Hybrid-electric vehicles, hydraulic hybrids, and electric vehicles all have the potential to increase the fuel efficiency of trucks and reduce emissions. Fuel-efficiency improvements between 15-50 percent are likely from these advanced technology engines. These vehicles are particularly well-suited for urban pickup and delivery and other short-haul markets. They are also a good fit for fleets with auxiliary power needs, such as utility trucks, which can draw power from the electric battery to run onboard equipment, eliminating idling and further increasing fuel savings.
The first commercially available medium-duty hybrid trucks hit the road in 2005 through a partnership between FedEx and Environmental Defense Fund (EDF).

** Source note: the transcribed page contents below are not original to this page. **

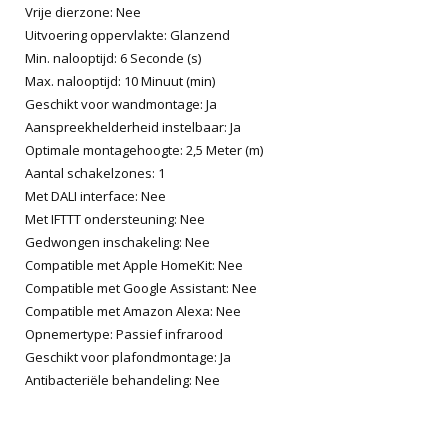
Vrije dierzone: Nee
Uitvoering oppervlakte: Glanzend
Min. nalooptijd: 6 Seconde (s)
Max. nalooptijd: 10 Minuut (min)
Geschikt voor wandmontage: Ja
Aanspreekhelderheid instelbaar: Ja
Optimale montagehoogte: 2,5 Meter (m)
Aantal schakelzones: 1
Met DALI interface: Nee
Met IFTTT ondersteuning: Nee
Gedwongen inschakeling: Nee
Compatible met Apple HomeKit: Nee
Compatible met Google Assistant: Nee
Compatible met Amazon Alexa: Nee
Opnemertype: Passief infrarood
Geschikt voor plafondmontage: Ja
Antibacteriële behandeling: Nee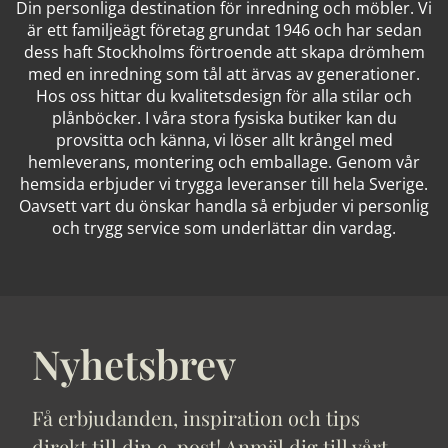
Din personliga destination för inredning och möbler. Vi
är ett familjeägt företag grundat 1946 och har sedan
dess haft Stockholms förtroende att skapa drömhem
med en inredning som tål att ärvas av generationer.
Hos oss hittar du kvalitetsdesign för alla stilar och
plånböcker. I våra stora fysiska butiker kan du
provsitta och känna, vi löser allt krångel med
hemleverans, montering och emballage. Genom vår
hemsida erbjuder vi trygga leveranser till hela Sverige.
Oavsett vart du önskar handla så erbjuder vi personlig
och trygg service som underlättar din vardag.
Nyhetsbrev
Få erbjudanden, inspiration och tips
direkt till din e-post! Anmäl dig till vårt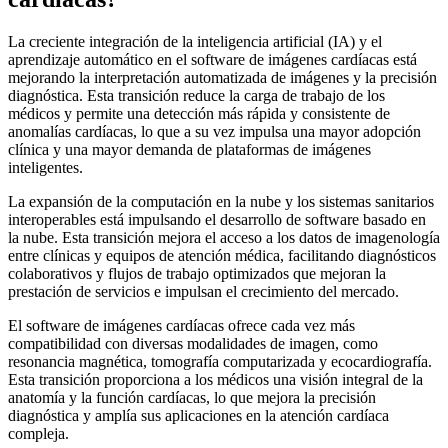
La creciente integración de la inteligencia artificial (IA) y el
aprendizaje automático en el software de imágenes cardíacas está
mejorando la interpretación automatizada de imágenes y la precisión
diagnóstica. Esta transición reduce la carga de trabajo de los
médicos y permite una detección más rápida y consistente de
anomalías cardíacas, lo que a su vez impulsa una mayor adopción
clínica y una mayor demanda de plataformas de imágenes
inteligentes.
La expansión de la computación en la nube y los sistemas sanitarios
interoperables está impulsando el desarrollo de software basado en
la nube. Esta transición mejora el acceso a los datos de imagenología
entre clínicas y equipos de atención médica, facilitando diagnósticos
colaborativos y flujos de trabajo optimizados que mejoran la
prestación de servicios e impulsan el crecimiento del mercado.
El software de imágenes cardíacas ofrece cada vez más
compatibilidad con diversas modalidades de imagen, como
resonancia magnética, tomografía computarizada y ecocardiografía.
Esta transición proporciona a los médicos una visión integral de la
anatomía y la función cardíacas, lo que mejora la precisión
diagnóstica y amplía sus aplicaciones en la atención cardíaca
compleja.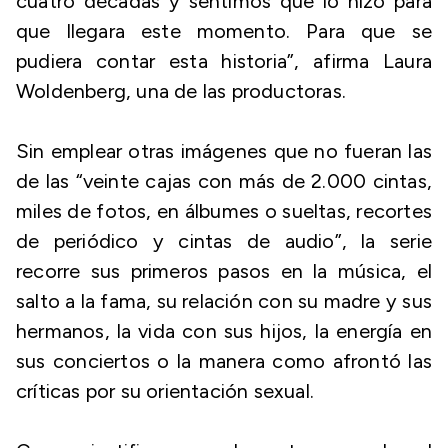
cuatro décadas y sentimos que lo hizo para
que llegara este momento. Para que se
pudiera contar esta historia”, afirma Laura
Woldenberg, una de las productoras.
Sin emplear otras imágenes que no fueran las
de las “veinte cajas con más de 2.000 cintas,
miles de fotos, en álbumes o sueltas, recortes
de periódico y cintas de audio”, la serie
recorre sus primeros pasos en la música, el
salto a la fama, su relación con su madre y sus
hermanos, la vida con sus hijos, la energía en
sus conciertos o la manera como afrontó las
críticas por su orientación sexual.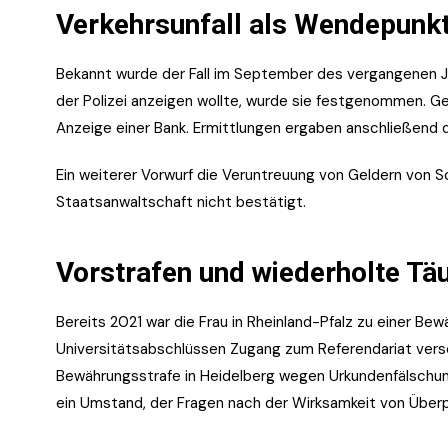
Verkehrsunfall als Wendepunk
Bekannt wurde der Fall im September des vergangenen Jahr
der Polizei anzeigen wollte, wurde sie festgenommen. Geg
Anzeige einer Bank. Ermittlungen ergaben anschließend
Ein weiterer Vorwurf die Veruntreuung von Geldern von 
Staatsanwaltschaft nicht bestätigt.
Vorstrafen und wiederholte T
Bereits 2021 war die Frau in Rheinland-Pfalz zu einer Bew
Universitätsabschlüssen Zugang zum Referendariat versc
Bewährungsstrafe in Heidelberg wegen Urkundenfälschung
ein Umstand, der Fragen nach der Wirksamkeit von Überp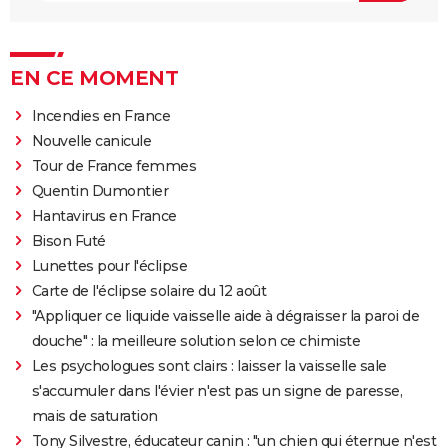
EN CE MOMENT
Incendies en France
Nouvelle canicule
Tour de France femmes
Quentin Dumontier
Hantavirus en France
Bison Futé
Lunettes pour l'éclipse
Carte de l'éclipse solaire du 12 août
"Appliquer ce liquide vaisselle aide à dégraisser la paroi de
douche" : la meilleure solution selon ce chimiste
Les psychologues sont clairs : laisser la vaisselle sale
s'accumuler dans l'évier n'est pas un signe de paresse,
mais de saturation
Tony Silvestre, éducateur canin : "un chien qui éternue n'est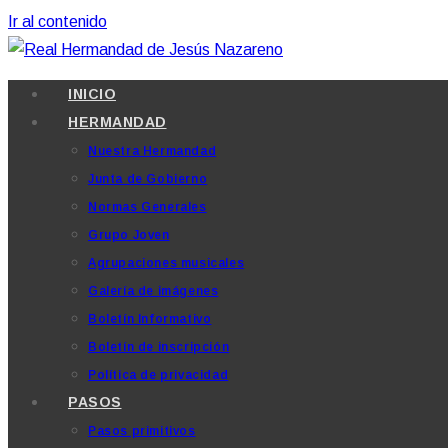
Ir al contenido
INICIO
HERMANDAD
Nuestra Hermandad
Junta de Gobierno
Normas Generales
Grupo Joven
Agrupaciones musicales
Galería de imágenes
Boletín Informativo
Boletín de inscripción
Política de privacidad
PASOS
Pasos primitivos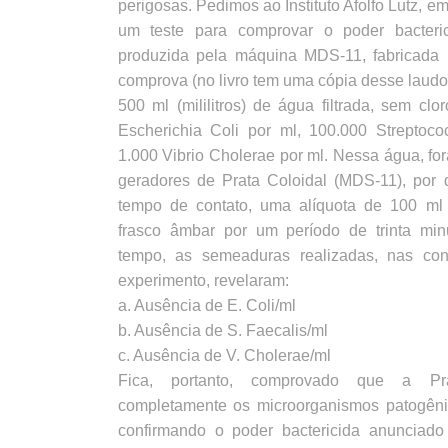
perigosas. Pedimos ao Instituto Afolfo Lutz, e
um teste para comprovar o poder bacteric
produzida pela máquina MDS-11, fabricada
comprova (no livro tem uma cópia desse laudo)
500 ml (mililitros) de água filtrada, sem clo
Escherichia Coli por ml, 100.000 Streptoc
1.000 Vibrio Cholerae por ml. Nessa água, fo
geradores de Prata Coloidal (MDS-11), por
tempo de contato, uma alíquota de 100 ml 
frasco âmbar por um período de trinta min
tempo, as semeaduras realizadas, nas cond
experimento, revelaram:
a. Ausência de E. Coli/ml
b. Ausência de S. Faecalis/ml
c. Ausência de V. Cholerae/ml
Fica, portanto, comprovado que a Pra
completamente os microorganismos patogêni
confirmando o poder bactericida anunciado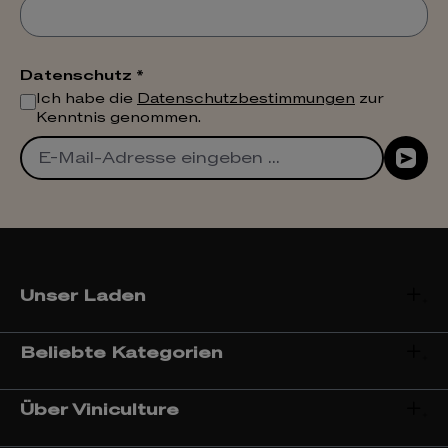
Datenschutz *
Ich habe die
Datenschutzbestimmungen
zur
Kenntnis genommen.
Unser Laden
Beliebte Kategorien
Über Viniculture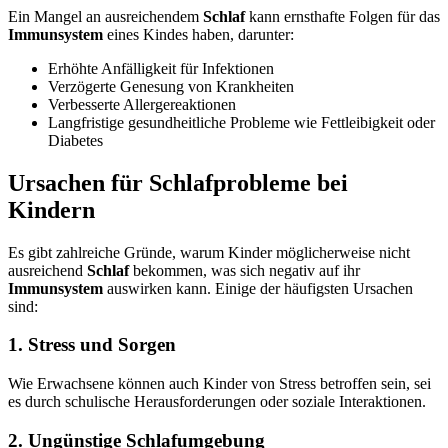
Ein Mangel an ausreichendem
Schlaf
kann ernsthafte Folgen für das
Immunsystem
eines Kindes haben, darunter:
Erhöhte Anfälligkeit für Infektionen
Verzögerte Genesung von Krankheiten
Verbesserte Allergereaktionen
Langfristige gesundheitliche Probleme wie Fettleibigkeit oder
Diabetes
Ursachen für Schlafprobleme bei
Kindern
Es gibt zahlreiche Gründe, warum Kinder möglicherweise nicht
ausreichend
Schlaf
bekommen, was sich negativ auf ihr
Immunsystem
auswirken kann. Einige der häufigsten Ursachen
sind:
1. Stress und Sorgen
Wie Erwachsene können auch Kinder von Stress betroffen sein, sei
es durch schulische Herausforderungen oder soziale Interaktionen.
2. Ungünstige Schlafumgebung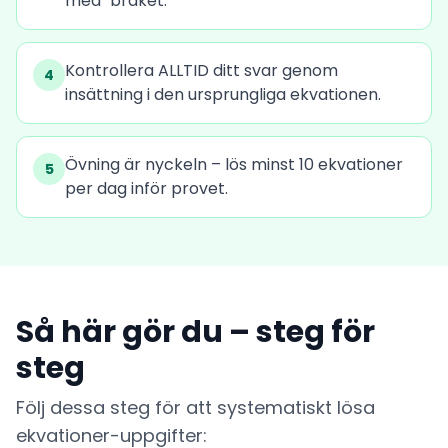
med" bråket.
Kontrollera ALLTID ditt svar genom
4
insättning i den ursprungliga ekvationen.
Övning är nyckeln – lös minst 10 ekvationer
5
per dag inför provet.
Så här gör du – steg för
steg
Följ dessa steg för att systematiskt lösa
ekvationer-uppgifter: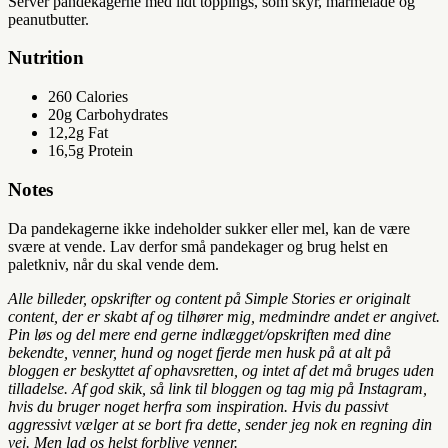
Server pandekagerne med lidt toppings, som skyr, marmelade og
peanutbutter.
Nutrition
260
Calories
20g
Carbohydrates
12,2g
Fat
16,5g
Protein
Notes
Da pandekagerne ikke indeholder sukker eller mel, kan de være
svære at vende. Lav derfor små pandekager og brug helst en
paletkniv, når du skal vende dem.
Alle billeder, opskrifter og content på Simple Stories er originalt
content, der er skabt af og tilhører mig, medmindre andet er angivet.
Pin løs og del mere end gerne indlægget/opskriften med dine
bekendte, venner, hund og noget fjerde men husk på at alt på
bloggen er beskyttet af ophavsretten, og intet af det må bruges uden
tilladelse. Af god skik, så link til bloggen og tag mig på Instagram,
hvis du bruger noget herfra som inspiration. Hvis du passivt
aggressivt vælger at se bort fra dette, sender jeg nok en regning din
vej. Men lad os helst forblive venner.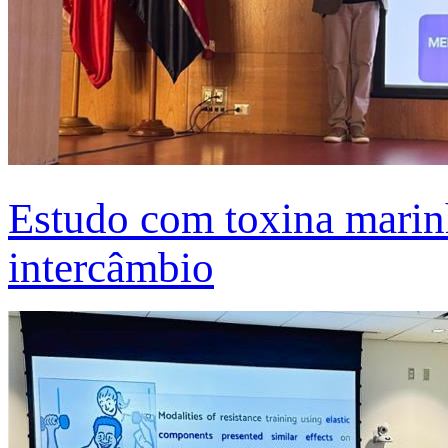
Estudo com toxina marinh
intercâmbio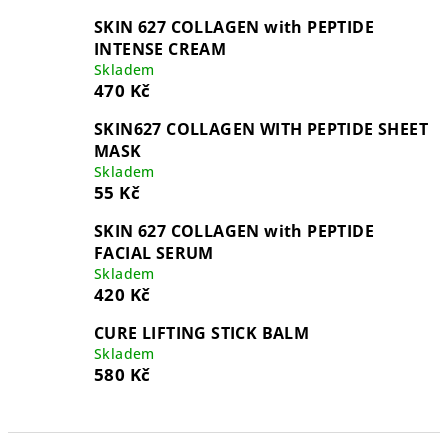
SKIN 627 COLLAGEN with PEPTIDE
INTENSE CREAM
Skladem
470 Kč
SKIN627 COLLAGEN WITH PEPTIDE SHEET
MASK
Skladem
55 Kč
SKIN 627 COLLAGEN with PEPTIDE
FACIAL SERUM
Skladem
420 Kč
CURE LIFTING STICK BALM
Skladem
580 Kč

Today, more than 115 fleets contain medium- to-heavy-duty hybrid vehicles. Nearly 2,000 of these cleaner vehicles are on the road, available in more than 35 models and in every truck class. The performance and maintenance records of these vehicles are strong.
The most significant barrier to further expanding the market for these vehicles remains the upfront cost. Hybrid trucks typically cost between $23,000-$45,000 more than traditional trucks, but price differs between applications and models, while bulk purchases can help push the price toward the lower end of the spectrum. Still, for many applications, the trucks' payback is beyond the time limit of most companies.
To support the use of hybrid vehicles, the U.S. federal government and many states have funding available to help fleets purchase cleaner and more fuel-efficient vehicles. Grants, rebates, and tax credits can help bring down the incremental costs of advanced technologies and make the business case for cleaner trucks. Under the most generous of these programs, fleets can achieve a 2.5-year return on investment (ROI) from a hybrid truck.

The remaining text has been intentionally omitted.